Quant aux mesures concrètes elles sont renvoyées au corps du texte, preuve que l'accord entre les participants se limite aux généralités (voire encadré).
La transition énergétique ? Quelle transition ?
De manière générale, à la lecture des principales conclusions, on constate que les objectifs concrets se limitent à l'horizon 2020. Rien sur l'échéance 2030 actuellement négociée à l'échelle européenne et rien non plus sur l'objectif Facteur 4 pour 2050. C'est d'ailleurs ce qu'ont souligné les deux rapporteurs qui ont admis que la réflexion n'a porté que sur le court terme. Les objectifs pour 2025, 2030 ou 2050 sont conditionnés au succès de celui fixé pour 2020 et les scénarios à long terme sont du ressort d'un groupe ad hoc qui n'a pas rendu sa copie, ont justifié Christophe Porquier et Damien Mathon.
Plutôt que de transition énergétique, le document se contente donc de proposer une stratégie afin de rattraper le retard accumulé par la France concernant l'objectif européen validé en 2008 de 23% de renouvelables dans le mix énergétique français en 2020. Un retard, qui, s'explique par de multiples revirements et "stop and go", pour reprendre le terme de Christophe Porquier.
"Le rapport manque de souffle", constatent donc dix ONG dans un communiqué commun.
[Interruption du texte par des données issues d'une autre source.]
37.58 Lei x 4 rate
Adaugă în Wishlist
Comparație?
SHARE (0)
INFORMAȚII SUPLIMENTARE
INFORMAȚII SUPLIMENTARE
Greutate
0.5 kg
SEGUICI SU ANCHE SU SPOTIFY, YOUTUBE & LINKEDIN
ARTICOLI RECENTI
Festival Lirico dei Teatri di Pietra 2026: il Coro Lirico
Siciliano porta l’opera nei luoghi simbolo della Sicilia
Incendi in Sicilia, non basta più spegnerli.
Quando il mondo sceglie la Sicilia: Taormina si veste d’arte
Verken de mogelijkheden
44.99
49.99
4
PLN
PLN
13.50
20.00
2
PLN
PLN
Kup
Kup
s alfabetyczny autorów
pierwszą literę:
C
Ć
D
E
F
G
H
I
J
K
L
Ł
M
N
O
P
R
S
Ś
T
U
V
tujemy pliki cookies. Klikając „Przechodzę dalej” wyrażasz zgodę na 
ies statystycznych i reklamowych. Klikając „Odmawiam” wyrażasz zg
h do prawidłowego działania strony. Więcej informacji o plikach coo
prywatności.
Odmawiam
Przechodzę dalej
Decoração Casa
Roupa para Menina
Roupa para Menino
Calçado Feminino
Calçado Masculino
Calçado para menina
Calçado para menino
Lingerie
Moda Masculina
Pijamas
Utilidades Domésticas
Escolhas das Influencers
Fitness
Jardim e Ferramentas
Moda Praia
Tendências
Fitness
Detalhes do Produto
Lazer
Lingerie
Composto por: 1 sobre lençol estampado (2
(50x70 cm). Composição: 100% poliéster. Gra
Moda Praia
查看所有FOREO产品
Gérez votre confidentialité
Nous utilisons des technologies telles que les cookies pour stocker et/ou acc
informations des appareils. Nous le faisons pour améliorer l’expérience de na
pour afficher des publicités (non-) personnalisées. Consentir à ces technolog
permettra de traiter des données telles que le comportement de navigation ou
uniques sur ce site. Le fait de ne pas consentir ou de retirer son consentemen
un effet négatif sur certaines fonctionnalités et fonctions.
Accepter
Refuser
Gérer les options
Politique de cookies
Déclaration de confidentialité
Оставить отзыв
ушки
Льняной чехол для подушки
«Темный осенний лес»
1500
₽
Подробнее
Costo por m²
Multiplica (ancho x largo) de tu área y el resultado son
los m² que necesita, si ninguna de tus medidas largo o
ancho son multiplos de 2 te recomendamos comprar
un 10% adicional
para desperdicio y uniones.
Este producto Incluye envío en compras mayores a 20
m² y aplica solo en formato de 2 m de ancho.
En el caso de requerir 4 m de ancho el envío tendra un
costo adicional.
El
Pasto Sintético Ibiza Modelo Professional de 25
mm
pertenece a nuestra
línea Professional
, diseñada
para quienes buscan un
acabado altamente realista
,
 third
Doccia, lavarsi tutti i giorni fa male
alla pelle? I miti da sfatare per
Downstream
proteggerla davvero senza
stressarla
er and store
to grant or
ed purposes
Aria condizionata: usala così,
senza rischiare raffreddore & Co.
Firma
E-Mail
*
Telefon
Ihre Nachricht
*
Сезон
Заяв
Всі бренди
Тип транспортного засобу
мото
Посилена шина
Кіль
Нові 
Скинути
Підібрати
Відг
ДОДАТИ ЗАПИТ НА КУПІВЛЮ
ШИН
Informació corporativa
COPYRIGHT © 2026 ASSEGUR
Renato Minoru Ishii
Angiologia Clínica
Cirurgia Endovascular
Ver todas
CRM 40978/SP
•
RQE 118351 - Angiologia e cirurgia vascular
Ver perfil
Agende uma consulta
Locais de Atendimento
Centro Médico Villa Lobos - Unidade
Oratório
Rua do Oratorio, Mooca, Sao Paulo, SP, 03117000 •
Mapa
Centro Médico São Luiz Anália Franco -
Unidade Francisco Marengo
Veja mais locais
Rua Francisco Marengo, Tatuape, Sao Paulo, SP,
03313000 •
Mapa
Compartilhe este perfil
Elle reproche au document de "[rester] sur les objectifs 2020 et [de proposer] essentiellement quelques simplifications administratives". Point de "visibilité de long terme et de politiques stables pour lancer des investissements", déplorent-elles, félicitant néanmoins la ministre de l'Ecologie, Delphine Batho, pour avoir pris le 24 avril "des engagements, là où le rapport se tait : la France demandera à l'Union européenne de fixer pour 2030 des objectifs contraignants distincts pour la diminution des émissions de gaz à effet de serre, l'efficacité énergétique et les énergies renouvelables".